Harnessing the full value of automation

When agencies get up and running with RPA, they often struggle to further advance and scale their automation efforts for a number of reasons:

  • They quickly learn that processes and workflows are more complex than expected.
  • They may have multiple automation systems in place that are difficult to manage and integrate.
  • Automatically processing unstructured or semi-structured data is difficult because data is spread across many systems that don’t talk to each other.
  • They may lack the necessary governance to ensure automation is done properly and reliably.
  • Automation efforts that use standalone components and solutions make it hard or impossible to scale to any degree.

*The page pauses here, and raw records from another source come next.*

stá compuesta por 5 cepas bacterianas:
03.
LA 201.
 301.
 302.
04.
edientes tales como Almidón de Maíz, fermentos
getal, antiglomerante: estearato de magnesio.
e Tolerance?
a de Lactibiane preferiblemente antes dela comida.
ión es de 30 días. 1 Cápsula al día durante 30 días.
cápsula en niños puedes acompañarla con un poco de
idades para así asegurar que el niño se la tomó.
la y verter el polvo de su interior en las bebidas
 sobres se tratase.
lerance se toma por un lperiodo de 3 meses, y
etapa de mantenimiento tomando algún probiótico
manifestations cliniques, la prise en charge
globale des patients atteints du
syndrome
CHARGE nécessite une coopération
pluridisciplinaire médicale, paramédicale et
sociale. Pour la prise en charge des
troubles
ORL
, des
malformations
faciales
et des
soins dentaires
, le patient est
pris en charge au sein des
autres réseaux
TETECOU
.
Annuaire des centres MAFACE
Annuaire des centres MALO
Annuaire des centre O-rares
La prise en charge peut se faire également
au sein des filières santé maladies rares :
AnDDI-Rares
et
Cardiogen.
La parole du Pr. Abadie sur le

To truly advance and scale automation efforts to maximize return on investment, agencies need what the industry analyst firm Gartner calls hyperautomation, which refers to a varying roster of complementary tools that can integrate silos to more effectively automate business processes.

Generally speaking, the capabilities of hyperautomation include business process management, artificial intelligence, advanced data analytics and cognitive data capture. When implemented strategically, these complementary capabilities can be natively integrated into a unified system so they operate seamlessly and collectively function in a way that tackles a much wider set of use cases.

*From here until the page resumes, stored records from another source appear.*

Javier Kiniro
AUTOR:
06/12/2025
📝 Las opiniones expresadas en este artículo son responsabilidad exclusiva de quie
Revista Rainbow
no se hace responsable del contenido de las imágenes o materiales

Specifically, these additional capabilities must be well integrated to manage a digital workforce of bots. The bots must be smart, ingesting knowledge from AI and analytics technologies including natural language processing, machine learning and cognitive automation. Yet they must also be orchestrated smartly and adhere to a set of rules or governance framework, particularly key in government, stemming from business process management capabilities. Finally, the actions of bots must be continuously monitored by AI, analytics and workflow governance capabilities to ensure auditability and performance supported.

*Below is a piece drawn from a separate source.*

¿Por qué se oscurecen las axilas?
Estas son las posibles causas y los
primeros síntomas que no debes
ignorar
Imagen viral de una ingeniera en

Making the jump to hyperautomation

To see how a government agency can capitalize on the power of hyperautomation, look no further than the eligibility verification process of the Affordable Care Act health insurance program. The program processes tens of millions of consumers each year, along with up to 45 million documents annually. To pull this off successfully -- and most importantly, efficiently -- the program uses an intelligent automation platform to automate the eligibility verification process and AI-enabled, data-capturing tools to extract data at massive scale.

Meanwhile, analytics capabilities monitor the processes and workflows, while a robotic workforce uses the same case management systems, rules and governance as human employees – but at rates up to six times faster.

In the end, hyperautomation completes as many as 300,000 processes per month, saving substantial labor hours and providing surge capacity that otherwise would have to be manual.

This is just one example, but it's not hard to see how these capabilities are increasingly vital during uncertain times such as those presented by the current pandemic. When the needs for massive government resources suddenly shift and workflows change because teams must work remotely, hyperautomation helps ensure agencies can effectively handle increased demand. More importantly, it gives them the ability to quickly address and serve everyday citizens during times of need.

All in all, with an integrated approach to hyperautomation at their disposal, agencies can meet their digital transformation goals while simultaneously empowering their workforces to focus on more meaningful, high-value work. Delegating repetitive, lower-value work starving federal agencies of their productivity and effectiveness to an AI-enabled digital workforce is a win for federal employees and also for taxpayers.